* [EXCERPTED TEXT]:
This article shows how to use a compressor such as GZip to calculate the NCD. Microsoft Visual C# is used to implement the sample program.

 

Suppose we have two string sequences x and y, and the concatenated sequence xy, and a compressor C with C(s) a function returning the number of bytes of the compressed strings.

 

C(xy) will have (almost) the same number of bytes as C(x) when x = y. The more y looks like x the more redundancy will be met by the compressor, resulting in C(xy) bytes coming closer to the number of bytes of C(x). One can extract a measure of similarity between two objects based on this phenomenon.

 

Precisely, NCD(x,y)  =  C(xy) - min{C(x), C(y)} / max{C(x), C(y)}, 

 

0 <= NCD(x, y) <= 1.

 

When NCD(x, y) = 0, then x and y are similar, if NCD(x,y) = 1, they are dissimilar. The distance is used to cluster objects. Note: the size of the concatenated string must lie within the block size of the compressor. We will choose a block size of 900000 bytes.

 

For this program we need a compressor GZip in Microsoft Visual C#. We will use the free DLL SharpZipLib.dll that ships with ICSharpCode. Download the assemblies from the site http://www.icsharpcode.net/OpenSource/SharpZipLib/. In Visual C# we need to add a reference to the DLL to include the ICSharpCode compressor namespace in the project. Go to the solution explorer and right click References. Select Add References. Browse to the location of the unzipped Icsharpcode.SharpZipLib.dll (NET 2.0).

 

using System;

using System.Collections.Generic;

using System.ComponentModel;

using System.Data;

using System.Drawing;

using System.Linq;

using System.Text;

using System.Windows.Forms;

using ICSharpCode.SharpZipLib.GZip;

using System.IO

 

To perform the calculation two rich text boxes are used onto one form. Each rich text box can accept a piece of text. Just paste text into it. When the calculate button is hit each piece of text is concatenated and the resulting concatenation will be compressed. Now the NCD can be easily calculated. Suppose the NCD is close to zero, this will indicate similarity between the two pieces of text, e.g. is it written by the same author?

 

Pasting text into the rich text box (RichTextBox) means that we have to implement a context menu (ContextMenuStrip) for each rich text box. Drag a ContextMenuStrip from the ToolBox onto the form. You can edit/add the menu items just as with the MenuStrip. Add a menu item 'Paste' to the context menu. Now we have to associate the context menu with the rich text box controls. Click on the rich text box control and go to the ContextMenuStrip property. Select the implemented context menu.

* [WORK TO BE COMPLETED]:
For each of the following statements, say yes or no to whether it agrees with the article on calculating NCD with GZip, and quote the words of the article that decide it. 1. The sample program is implemented in Microsoft Visual C#. 2. An NCD of 1 means the two strings are similar. 3. The chosen block size for the compressor is 900000 bytes.

* [DATA LINES]:
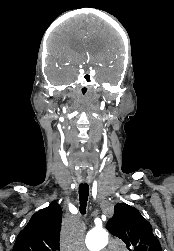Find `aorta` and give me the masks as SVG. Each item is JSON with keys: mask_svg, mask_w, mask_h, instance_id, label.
<instances>
[{"mask_svg": "<svg viewBox=\"0 0 174 251\" xmlns=\"http://www.w3.org/2000/svg\"><path fill=\"white\" fill-rule=\"evenodd\" d=\"M85 243L90 251H100L108 243V234L103 229H92L87 233Z\"/></svg>", "mask_w": 174, "mask_h": 251, "instance_id": "762f6f07", "label": "aorta"}]
</instances>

* [RESPONSE TO THE EXERCISE]:
1. Yes: "Microsoft Visual C# is used to implement the sample program."
2. No: "if NCD(x,y) = 1, they are dissimilar."
3. Yes: "We will choose a block size of 900000 bytes."